# frontosa in 135 gallon?



## joker1535 (May 23, 2010)

is it possible to keep frontosas in a 135 gallon? If so how many can it hold for them to be happy and healthy? Also what small africans goes safely with frontosas?


----------



## Dough (Apr 21, 2010)

I have 6 in my 210g with many different cichlids. african and south american. I also have 2 other friends who got me into the hobby and they both have about 6 fronts in a 90g and a 120g with many various fish. to me they seem to keep to them selves and are not on any ones hit list.


----------



## charles (Apr 21, 2010)

you can certainly keep 6-8 frontosa adult in a 135. with my experience, they can pretty much eat any small cichlids if they want to. So yeah, none is safe. But if you keep them well feed, then you might be ok.

I like keeping biotope. So keep your tank within the tang. cichlids type.


----------



## Mferko (Jun 8, 2010)

a nice school of cyps would look great above the fronts and would probably keep to the top half of the tank and hopefully avoid being eaten
do u have a second 135G or are u going to get rid of the tropheus?


----------



## charles (Apr 21, 2010)

Mferko said:


> a nice school of cyps would look great above the fronts and would probably keep to the top half of the tank and hopefully avoid being eaten
> do u have a second 135G or are u going to get rid of the tropheus?

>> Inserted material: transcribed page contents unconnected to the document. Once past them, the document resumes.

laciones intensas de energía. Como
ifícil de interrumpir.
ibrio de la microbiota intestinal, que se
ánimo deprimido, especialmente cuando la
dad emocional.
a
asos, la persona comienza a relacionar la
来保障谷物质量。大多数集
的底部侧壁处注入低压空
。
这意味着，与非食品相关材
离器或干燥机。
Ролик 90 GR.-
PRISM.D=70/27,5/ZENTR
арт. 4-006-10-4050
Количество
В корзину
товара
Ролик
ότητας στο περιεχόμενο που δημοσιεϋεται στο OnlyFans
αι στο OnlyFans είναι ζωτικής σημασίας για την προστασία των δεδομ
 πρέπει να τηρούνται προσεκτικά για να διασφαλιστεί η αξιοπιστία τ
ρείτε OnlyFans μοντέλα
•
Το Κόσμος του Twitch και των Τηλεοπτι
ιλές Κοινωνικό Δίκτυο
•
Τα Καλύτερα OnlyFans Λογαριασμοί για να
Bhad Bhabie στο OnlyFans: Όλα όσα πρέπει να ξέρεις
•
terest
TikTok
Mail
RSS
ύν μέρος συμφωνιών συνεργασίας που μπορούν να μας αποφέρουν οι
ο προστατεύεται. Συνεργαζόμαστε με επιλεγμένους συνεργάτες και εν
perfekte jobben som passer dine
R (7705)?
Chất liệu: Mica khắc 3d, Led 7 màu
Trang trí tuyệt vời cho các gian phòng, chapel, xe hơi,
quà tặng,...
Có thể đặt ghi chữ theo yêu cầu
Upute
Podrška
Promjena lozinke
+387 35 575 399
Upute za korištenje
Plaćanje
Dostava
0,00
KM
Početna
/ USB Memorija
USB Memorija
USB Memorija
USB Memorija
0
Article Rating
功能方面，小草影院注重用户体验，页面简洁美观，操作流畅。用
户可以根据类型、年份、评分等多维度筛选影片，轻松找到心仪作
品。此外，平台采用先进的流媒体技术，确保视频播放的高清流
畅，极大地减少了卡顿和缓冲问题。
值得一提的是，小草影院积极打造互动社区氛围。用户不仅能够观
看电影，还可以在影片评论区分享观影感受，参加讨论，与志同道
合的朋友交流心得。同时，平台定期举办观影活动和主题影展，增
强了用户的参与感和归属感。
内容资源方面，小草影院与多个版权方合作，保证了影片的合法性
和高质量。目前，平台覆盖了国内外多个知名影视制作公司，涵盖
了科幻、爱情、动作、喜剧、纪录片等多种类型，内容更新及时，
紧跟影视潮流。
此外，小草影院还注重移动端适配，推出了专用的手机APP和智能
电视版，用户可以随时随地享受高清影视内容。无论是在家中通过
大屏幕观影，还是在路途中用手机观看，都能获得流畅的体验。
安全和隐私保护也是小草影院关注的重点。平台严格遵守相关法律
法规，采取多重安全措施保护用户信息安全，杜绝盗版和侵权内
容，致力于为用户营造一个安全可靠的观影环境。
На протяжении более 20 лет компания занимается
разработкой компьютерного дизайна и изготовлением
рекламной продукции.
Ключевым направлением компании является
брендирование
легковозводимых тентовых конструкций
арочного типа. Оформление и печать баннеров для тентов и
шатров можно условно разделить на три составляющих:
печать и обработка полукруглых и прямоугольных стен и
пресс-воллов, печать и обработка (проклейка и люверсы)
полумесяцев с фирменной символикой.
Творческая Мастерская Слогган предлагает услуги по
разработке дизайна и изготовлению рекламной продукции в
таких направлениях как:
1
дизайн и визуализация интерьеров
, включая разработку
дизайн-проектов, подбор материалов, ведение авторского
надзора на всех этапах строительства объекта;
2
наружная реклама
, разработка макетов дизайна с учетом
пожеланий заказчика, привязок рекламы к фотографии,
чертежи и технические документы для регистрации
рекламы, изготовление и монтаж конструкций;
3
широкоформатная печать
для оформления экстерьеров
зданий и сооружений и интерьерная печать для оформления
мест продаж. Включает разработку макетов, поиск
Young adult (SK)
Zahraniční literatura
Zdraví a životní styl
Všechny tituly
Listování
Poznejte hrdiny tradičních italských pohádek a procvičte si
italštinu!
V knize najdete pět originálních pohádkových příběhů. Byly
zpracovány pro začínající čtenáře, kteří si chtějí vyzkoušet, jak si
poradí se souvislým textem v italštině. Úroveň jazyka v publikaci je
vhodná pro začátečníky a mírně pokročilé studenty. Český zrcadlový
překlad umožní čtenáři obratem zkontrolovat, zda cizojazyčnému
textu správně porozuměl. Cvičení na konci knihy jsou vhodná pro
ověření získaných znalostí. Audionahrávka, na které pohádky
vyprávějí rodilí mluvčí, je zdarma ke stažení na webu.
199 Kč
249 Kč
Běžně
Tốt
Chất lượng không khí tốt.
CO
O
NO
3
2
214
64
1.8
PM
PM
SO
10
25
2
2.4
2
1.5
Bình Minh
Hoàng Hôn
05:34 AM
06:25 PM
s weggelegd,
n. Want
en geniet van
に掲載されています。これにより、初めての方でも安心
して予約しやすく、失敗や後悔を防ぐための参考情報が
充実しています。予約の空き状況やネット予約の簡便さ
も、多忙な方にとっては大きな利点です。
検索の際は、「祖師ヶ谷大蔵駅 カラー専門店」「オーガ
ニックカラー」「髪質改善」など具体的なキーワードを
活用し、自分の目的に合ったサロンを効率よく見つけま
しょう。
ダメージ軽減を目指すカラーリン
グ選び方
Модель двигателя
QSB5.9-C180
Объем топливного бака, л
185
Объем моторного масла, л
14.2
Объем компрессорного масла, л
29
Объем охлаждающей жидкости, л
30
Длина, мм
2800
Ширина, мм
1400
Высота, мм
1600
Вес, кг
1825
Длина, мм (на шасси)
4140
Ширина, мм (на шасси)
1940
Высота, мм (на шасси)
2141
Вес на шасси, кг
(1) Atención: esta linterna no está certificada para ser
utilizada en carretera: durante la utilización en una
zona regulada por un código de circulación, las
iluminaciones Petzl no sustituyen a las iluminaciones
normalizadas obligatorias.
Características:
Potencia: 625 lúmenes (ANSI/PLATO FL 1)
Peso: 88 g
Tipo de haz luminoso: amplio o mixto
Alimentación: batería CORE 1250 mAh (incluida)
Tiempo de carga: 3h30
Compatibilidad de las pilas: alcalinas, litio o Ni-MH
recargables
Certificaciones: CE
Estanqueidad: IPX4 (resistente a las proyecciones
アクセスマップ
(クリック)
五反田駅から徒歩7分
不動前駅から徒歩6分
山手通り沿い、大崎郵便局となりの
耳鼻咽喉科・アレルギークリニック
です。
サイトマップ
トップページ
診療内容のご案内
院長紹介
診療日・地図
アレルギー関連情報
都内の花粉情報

Cyps are natural food for frontosa. This is a big no no putting them in a frontosa tank. Fish with body shape like cyps. will get eaten faster than you think, along with shellies as well...

Frontosa hunts during early morning and sleep later than most other fish. They need very very little light to hunt. Cyps. will be laying on bottom and have no chance to avoid them.


----------



## Mferko (Jun 8, 2010)

damn
ive heard fronts on their own are really boring to watch, is there nothing u can keep with them?


----------